¿Existe el ‘jefe ideal’ para la empresa y los trabajadores?

El ‘jefe ideal’ debe saber pensar en la empresa con una visión global, pero también debe ser honesto y valorar a los empleados

¿Existe el jefe ideal?

La transformación digital de las empresas, acelerada en gran medida por la llegada de la pandemia y la consolidación del teletrabajo, ha cambiado por completo el concepto de ‘jefe ideal’.

En este contexto, la forma de gestionar un equipo y obtener los mejores resultados de la compañía presenta diferentes visiones en función de quién valore el desempeño de los directivos.

Según un estudio de la plataforma de empleo Infojobs, las cualidades del ‘jefe ideal’ son bien distintas si se le pregunta a los inversores o propietarios de la empresa o a los trabajadores. En el segundo caso, “reconocer, felicitar y saber apreciar los logros” es la competencia más importante para el 47% de las personas encuestadas, seguida de la honestidad (41%), la empatía (40,8%) y el trabajo en equipo (37,1%).

Además, los trabajadores españoles identifican como cualidades de su jefe ideal el saber delegar, la capacidad de comunicar, la humildad, la escucha activa, la organización y la capacidad de generar autoridad sin imposiciones. Aunque algunas de estas características coinciden con las habilidades demandadas por las empresas, existen otras que no tienen tanta importancia para los trabajadores.

El ‘jefe ideal’ para las empresas

Para las empresas, el concepto de ‘jefe ideal” es diferente al de los trabajadores, aunque la honestidad es también uno de los aspectos más valorados por las compañías a la hora de ponerle nota a uno de sus directivos. El trabajo en equipo y la capacidad para delegar son los otros dos aspectos que ocupan las primeras posiciones de la lista de habilidades para las compañías.

Sin embargo, existen diferencias considerables entre el ‘jefe ideal’ para los trabajadores y el que buscan las compañías.
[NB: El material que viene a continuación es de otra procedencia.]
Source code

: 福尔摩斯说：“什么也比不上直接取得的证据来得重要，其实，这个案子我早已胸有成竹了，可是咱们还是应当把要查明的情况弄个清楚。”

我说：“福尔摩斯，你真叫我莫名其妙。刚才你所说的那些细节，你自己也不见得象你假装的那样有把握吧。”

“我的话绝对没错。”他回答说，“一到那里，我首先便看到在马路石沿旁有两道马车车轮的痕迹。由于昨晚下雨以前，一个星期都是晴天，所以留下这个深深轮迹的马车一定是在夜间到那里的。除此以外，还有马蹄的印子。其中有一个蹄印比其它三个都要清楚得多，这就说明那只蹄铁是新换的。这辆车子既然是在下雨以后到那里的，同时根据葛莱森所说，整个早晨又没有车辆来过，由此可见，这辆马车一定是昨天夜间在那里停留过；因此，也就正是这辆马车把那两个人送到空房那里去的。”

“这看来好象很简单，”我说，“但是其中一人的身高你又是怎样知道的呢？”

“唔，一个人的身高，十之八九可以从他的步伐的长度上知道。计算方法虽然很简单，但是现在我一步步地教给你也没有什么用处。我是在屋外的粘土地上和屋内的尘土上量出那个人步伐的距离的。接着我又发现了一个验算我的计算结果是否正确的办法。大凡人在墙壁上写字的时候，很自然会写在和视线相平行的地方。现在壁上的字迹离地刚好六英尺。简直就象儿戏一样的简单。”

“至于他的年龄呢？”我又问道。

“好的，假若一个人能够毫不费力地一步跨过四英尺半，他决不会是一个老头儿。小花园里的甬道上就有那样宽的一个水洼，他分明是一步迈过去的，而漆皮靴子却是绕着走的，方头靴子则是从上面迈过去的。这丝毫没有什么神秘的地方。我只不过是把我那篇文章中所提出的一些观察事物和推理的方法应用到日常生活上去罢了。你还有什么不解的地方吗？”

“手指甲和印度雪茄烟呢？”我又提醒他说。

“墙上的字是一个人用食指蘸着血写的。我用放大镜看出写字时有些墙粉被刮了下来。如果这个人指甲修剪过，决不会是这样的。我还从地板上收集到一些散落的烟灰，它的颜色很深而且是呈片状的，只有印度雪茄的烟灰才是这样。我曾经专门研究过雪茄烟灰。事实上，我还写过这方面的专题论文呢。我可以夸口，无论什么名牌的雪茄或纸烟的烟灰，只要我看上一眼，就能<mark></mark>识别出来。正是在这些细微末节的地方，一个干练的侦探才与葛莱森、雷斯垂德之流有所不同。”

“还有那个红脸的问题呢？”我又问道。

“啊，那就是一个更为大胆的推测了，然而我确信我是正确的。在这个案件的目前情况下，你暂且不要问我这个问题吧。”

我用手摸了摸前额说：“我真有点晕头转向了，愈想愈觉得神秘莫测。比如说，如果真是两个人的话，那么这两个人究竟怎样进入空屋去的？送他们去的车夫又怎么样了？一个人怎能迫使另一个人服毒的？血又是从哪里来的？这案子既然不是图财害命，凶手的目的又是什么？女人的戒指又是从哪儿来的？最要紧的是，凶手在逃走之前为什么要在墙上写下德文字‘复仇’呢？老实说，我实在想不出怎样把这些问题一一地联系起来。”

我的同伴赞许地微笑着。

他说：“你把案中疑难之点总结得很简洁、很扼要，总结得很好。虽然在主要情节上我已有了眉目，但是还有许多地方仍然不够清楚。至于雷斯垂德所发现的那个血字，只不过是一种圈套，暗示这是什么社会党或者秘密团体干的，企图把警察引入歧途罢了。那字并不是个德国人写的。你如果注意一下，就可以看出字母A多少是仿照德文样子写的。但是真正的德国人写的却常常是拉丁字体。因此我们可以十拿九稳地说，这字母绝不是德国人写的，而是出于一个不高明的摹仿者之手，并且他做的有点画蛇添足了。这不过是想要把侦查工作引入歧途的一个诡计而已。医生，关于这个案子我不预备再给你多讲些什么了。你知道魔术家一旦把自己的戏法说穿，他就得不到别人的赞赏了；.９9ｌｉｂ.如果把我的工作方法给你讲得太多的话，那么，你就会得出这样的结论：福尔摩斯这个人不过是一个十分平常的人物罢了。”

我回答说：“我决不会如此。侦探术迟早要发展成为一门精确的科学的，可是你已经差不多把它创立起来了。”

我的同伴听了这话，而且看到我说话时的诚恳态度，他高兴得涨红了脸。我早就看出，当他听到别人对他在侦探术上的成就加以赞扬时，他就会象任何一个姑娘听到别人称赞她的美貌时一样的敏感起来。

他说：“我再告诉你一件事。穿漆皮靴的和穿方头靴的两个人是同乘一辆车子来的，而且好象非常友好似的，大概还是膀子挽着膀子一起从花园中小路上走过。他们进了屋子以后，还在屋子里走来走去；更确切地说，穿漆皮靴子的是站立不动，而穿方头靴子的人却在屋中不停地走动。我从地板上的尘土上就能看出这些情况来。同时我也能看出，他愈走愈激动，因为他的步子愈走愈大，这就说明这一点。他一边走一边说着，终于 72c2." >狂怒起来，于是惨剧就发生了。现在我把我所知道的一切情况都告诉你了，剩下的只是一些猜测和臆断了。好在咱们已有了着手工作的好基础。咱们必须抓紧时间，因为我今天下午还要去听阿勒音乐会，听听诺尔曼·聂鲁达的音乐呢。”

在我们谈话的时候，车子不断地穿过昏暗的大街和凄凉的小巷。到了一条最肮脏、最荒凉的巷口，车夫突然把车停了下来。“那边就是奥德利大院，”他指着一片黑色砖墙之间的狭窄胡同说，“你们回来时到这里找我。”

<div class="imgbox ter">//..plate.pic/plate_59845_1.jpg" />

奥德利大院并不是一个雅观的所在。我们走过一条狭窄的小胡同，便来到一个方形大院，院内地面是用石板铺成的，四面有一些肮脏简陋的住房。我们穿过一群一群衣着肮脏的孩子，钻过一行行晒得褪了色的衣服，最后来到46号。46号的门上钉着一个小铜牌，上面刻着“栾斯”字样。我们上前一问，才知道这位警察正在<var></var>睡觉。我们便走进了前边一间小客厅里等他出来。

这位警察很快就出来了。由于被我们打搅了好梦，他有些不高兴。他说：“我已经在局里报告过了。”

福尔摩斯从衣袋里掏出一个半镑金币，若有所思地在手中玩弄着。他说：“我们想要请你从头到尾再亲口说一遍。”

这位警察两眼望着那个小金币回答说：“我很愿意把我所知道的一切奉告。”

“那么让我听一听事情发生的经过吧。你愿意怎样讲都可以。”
Por ejemplo, la amplitud de miras es un aspecto valorado por el 41% de las compañías, frente al 11,9% de los empleados. En la misma situación se encuentran la organización –el 37% de las empresas lo valoran, frente al 23,9% de los trabajadores–, el compromiso –36% frente al 15,6%–, la experiencia o la capacidad de trabajar bajo presión, valorada por el 31% de las empresas frente al 8,7% de los empleados.

A la vista de los datos, parece difícil conseguir ser un ‘jefe ideal’. Sin embargo, conocer las propias imperfecciones y establecer los principales aspectos a mejorar pueden ser un buen comienzo para mantener una plantilla productiva y feliz sin perjudicar el crecimiento de la compañía.

En este sentido, un estudio de Gallup muestra cómo los empleados más desconectados de sus trabajos suponen a las empresas pérdidas por valor de 500.000 millones de dólares en todo el mundo. Por el contrario, “las organizaciones con altos niveles de compromiso producen beneficios más allá de la felicidad de sus empleados: el valor de las acciones tiene mayores ganancias por acción, y las empresas experimentan un 22% más de rentabilidad, un 21% más de productividad, un 10% más de participación del cliente, de un 25 a un 65% menos de rotación y un 37% menos de absentismo”.